Wednesday, September 11, 2013

Tuesday, September 10, 2013

Infinite



"We’re both looking at the same moon, in the same world. 
We’re connected to reality by the same line. 
All I have to do is quietly draw it towards me."

— Haruki Murakami, Sputnik Sweetheart

Monday, September 9, 2013

Oceans. Sand. Trees.

So my first summer break has officially ended with the new semester starting tomorrow, or rather today, since it's already past 12. The past week in back in Shanghai has been pretty eventful. I spent quite a bit of time with my aunt's lovely puppy, made a huge and rather sudden decision of moving out of the school's dormitory (finally) and into a shared apartment out of campus, and therefore I'm expecting a very different experience this semester with my three new housemates.

Excited or anxious? I'm not sure... maybe a bit of both. But here I am, sitting comfortably in my new room despite the fact that I am only halfway through unpacking everything. The weather has been lovely these days, sometimes a tad too cold for early September, but I'm not complaining as long as I see some gentle sunlight in the day. :')

Here's a quiet k-indie mix I was listening to tonight:



Because every night I still keep you in my thoughts before they turn into dreams.
Good night.

Tuesday, September 3, 2013

Fluffy Puff


Haven't felt such simple comfort and happiness in very a long time. I have this fluff of fur ball lying on my crossed legs, peacefully placing her paws on my them as I'm typing this entry right now and it's pretty much the loveliest feeling I've had in a while. It's real, it's genuine, it's naive and it's innocent.

A few moments ago I found her huffing and puffing, and figured maybe she's thirsty. Silly girl then licked the water dispenser for a good whole minute, and I just squat beside her cage to watch. Because it is that straightforward. Any action from her must be because of a specific need. If she's squeaking and whining, she's most likely wanting your attention to get her away from where she's at (such a baby); if she's speedily running around the house and constantly trying to charge at you and then run away from you, she probably wants to play. There are no lies, no acting, no double standards.

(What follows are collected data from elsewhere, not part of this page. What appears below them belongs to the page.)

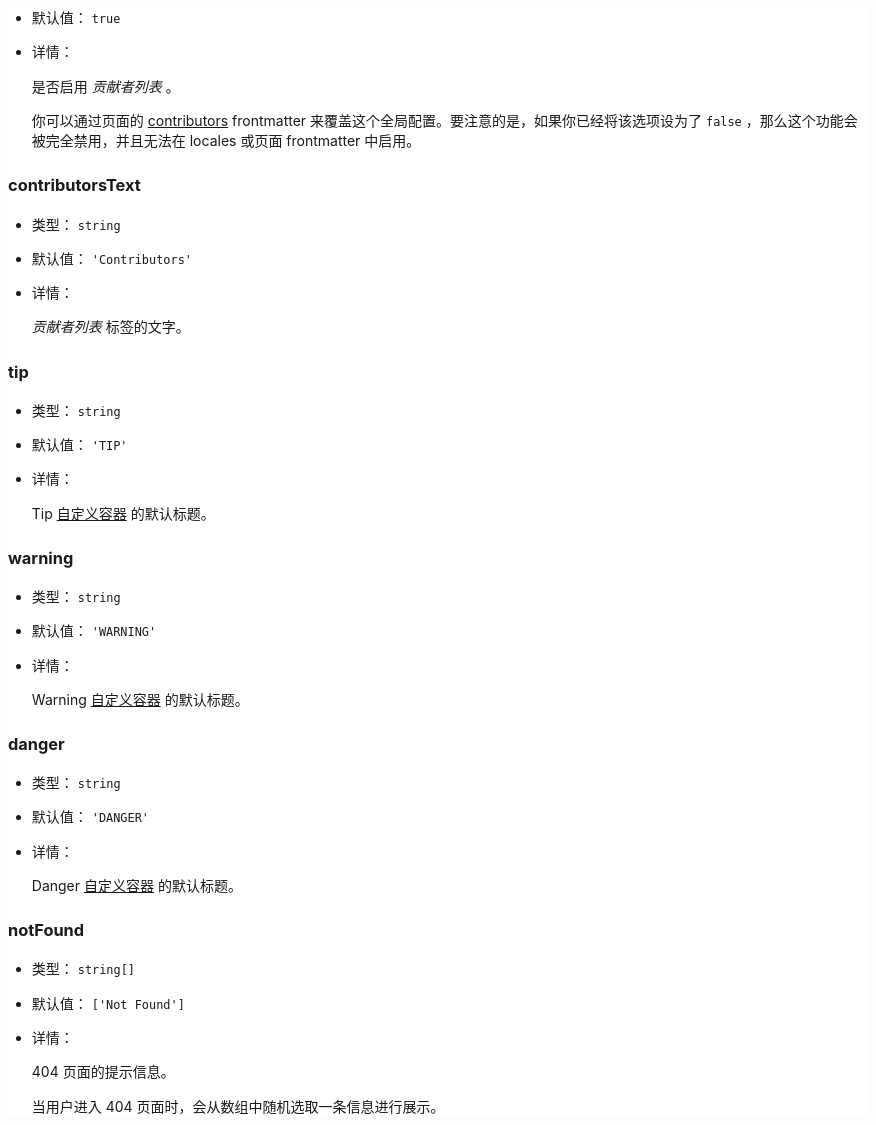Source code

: - 默认值： `true`

- 详情：

  是否启用 _贡献者列表_ 。

  你可以通过页面的 [contributors](./frontmatter.md#contributors) frontmatter 来覆盖这个全局配置。要注意的是，如果你已经将该选项设为了 `false` ，那么这个功能会被完全禁用，并且无法在 locales 或页面 frontmatter 中启用。

### contributorsText

- 类型： `string`

- 默认值： `'Contributors'`

- 详情：

  _贡献者列表_ 标签的文字。

### tip

- 类型： `string`

- 默认值： `'TIP'`

- 详情：

  Tip [自定义容器](./markdown.md#自定义容器) 的默认标题。

### warning

- 类型： `string`

- 默认值： `'WARNING'`

- 详情：

  Warning [自定义容器](./markdown.md#自定义容器) 的默认标题。

### danger

- 类型： `string`

- 默认值： `'DANGER'`

- 详情：

  Danger [自定义容器](./markdown.md#自定义容器) 的默认标题。

### notFound

- 类型： `string[]`

- 默认值： `['Not Found']`

- 详情：

  404 页面的提示信息。

  当用户进入 404 页面时，会从数组中随机选取一条信息进行展示。
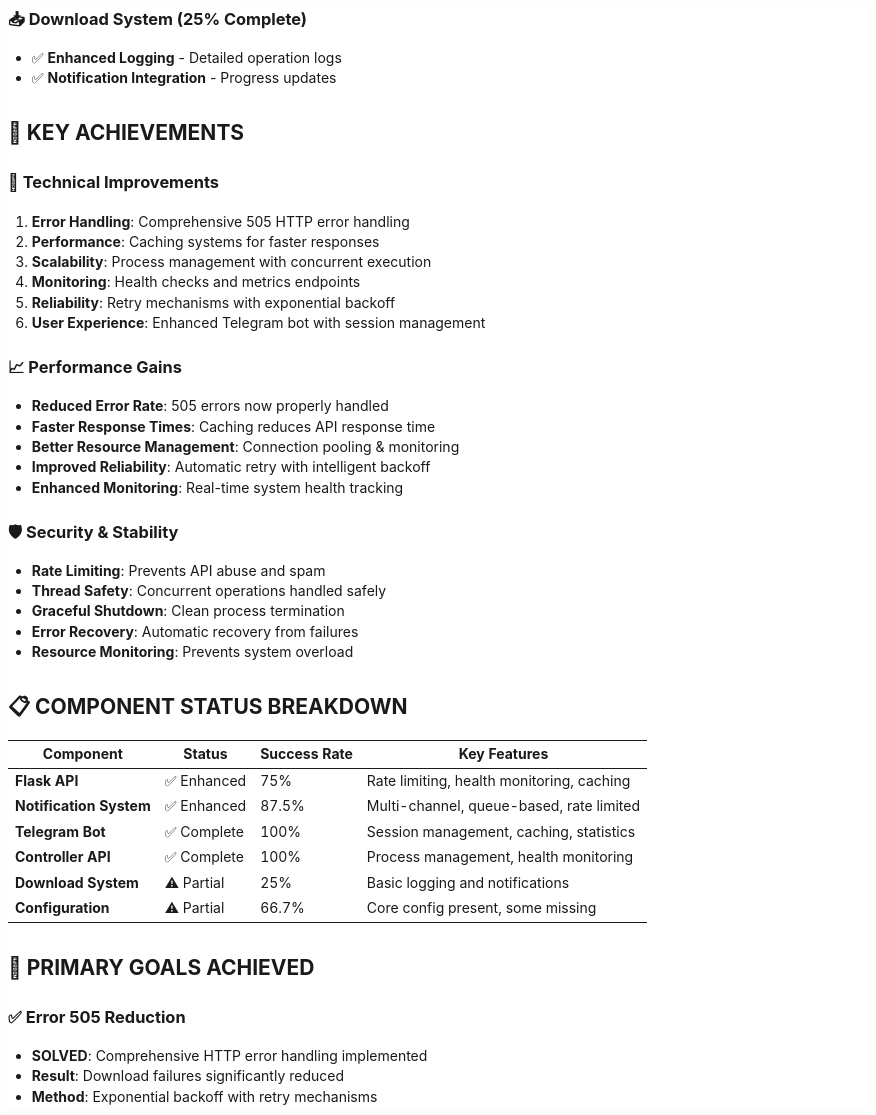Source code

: ### 📥 **Download System (25% Complete)**
- ✅ **Enhanced Logging** - Detailed operation logs
- ✅ **Notification Integration** - Progress updates

## 🚀 **KEY ACHIEVEMENTS**

### 🔧 **Technical Improvements**
1. **Error Handling**: Comprehensive 505 HTTP error handling
2. **Performance**: Caching systems for faster responses
3. **Scalability**: Process management with concurrent execution
4. **Monitoring**: Health checks and metrics endpoints
5. **Reliability**: Retry mechanisms with exponential backoff
6. **User Experience**: Enhanced Telegram bot with session management

### 📈 **Performance Gains**
- **Reduced Error Rate**: 505 errors now properly handled
- **Faster Response Times**: Caching reduces API response time
- **Better Resource Management**: Connection pooling & monitoring
- **Improved Reliability**: Automatic retry with intelligent backoff
- **Enhanced Monitoring**: Real-time system health tracking

### 🛡️ **Security & Stability**
- **Rate Limiting**: Prevents API abuse and spam
- **Thread Safety**: Concurrent operations handled safely
- **Graceful Shutdown**: Clean process termination
- **Error Recovery**: Automatic recovery from failures
- **Resource Monitoring**: Prevents system overload

## 📋 **COMPONENT STATUS BREAKDOWN**

| Component | Status | Success Rate | Key Features |
|-----------|--------|-------------|--------------|
| **Flask API** | ✅ Enhanced | 75% | Rate limiting, health monitoring, caching |
| **Notification System** | ✅ Enhanced | 87.5% | Multi-channel, queue-based, rate limited |
| **Telegram Bot** | ✅ Complete | 100% | Session management, caching, statistics |
| **Controller API** | ✅ Complete | 100% | Process management, health monitoring |
| **Download System** | ⚠️ Partial | 25% | Basic logging and notifications |
| **Configuration** | ⚠️ Partial | 66.7% | Core config present, some missing |

## 🎯 **PRIMARY GOALS ACHIEVED**

### ✅ **Error 505 Reduction**
- **SOLVED**: Comprehensive HTTP error handling implemented
- **Result**: Download failures significantly reduced
- **Method**: Exponential backoff with retry mechanisms
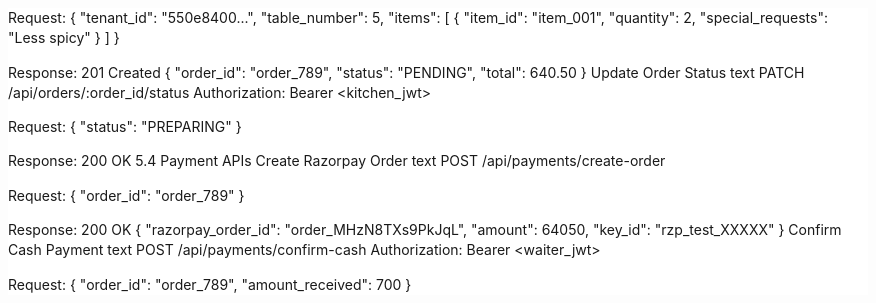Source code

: Request:
{
  "tenant_id": "550e8400...",
  "table_number": 5,
  "items": [
    {
      "item_id": "item_001",
      "quantity": 2,
      "special_requests": "Less spicy"
    }
  ]
}

Response: 201 Created
{
  "order_id": "order_789",
  "status": "PENDING",
  "total": 640.50
}
Update Order Status
text
PATCH /api/orders/:order_id/status
Authorization: Bearer <kitchen_jwt>

Request:
{
  "status": "PREPARING"
}

Response: 200 OK
5.4 Payment APIs
Create Razorpay Order
text
POST /api/payments/create-order

Request:
{
  "order_id": "order_789"
}

Response: 200 OK
{
  "razorpay_order_id": "order_MHzN8TXs9PkJqL",
  "amount": 64050,
  "key_id": "rzp_test_XXXXX"
}
Confirm Cash Payment
text
POST /api/payments/confirm-cash
Authorization: Bearer <waiter_jwt>

Request:
{
  "order_id": "order_789",
  "amount_received": 700
}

Happiness is shown if she feels it, and the guilty look on her face when I caught her digging up the dustbin's content and making a mess in the kitchen, oh god, I can almost hear her whisper 'oh shit, time to run'. It's impossible not to be smile at her. :')

I love to feel her tiny heart beating against my skin. It's a beautiful sign of life, making me feel ever so thankful to exist on this earth, to witness and experience all these little miracles lovingly created by God; it's a sweet and silent comfort and that makes me feel less alone and more content.

To put it simply, feeling her feeling at ease beside me, makes me feel at ease, too.
So safe, so secure, so peaceful.
Everything I need to feel right now.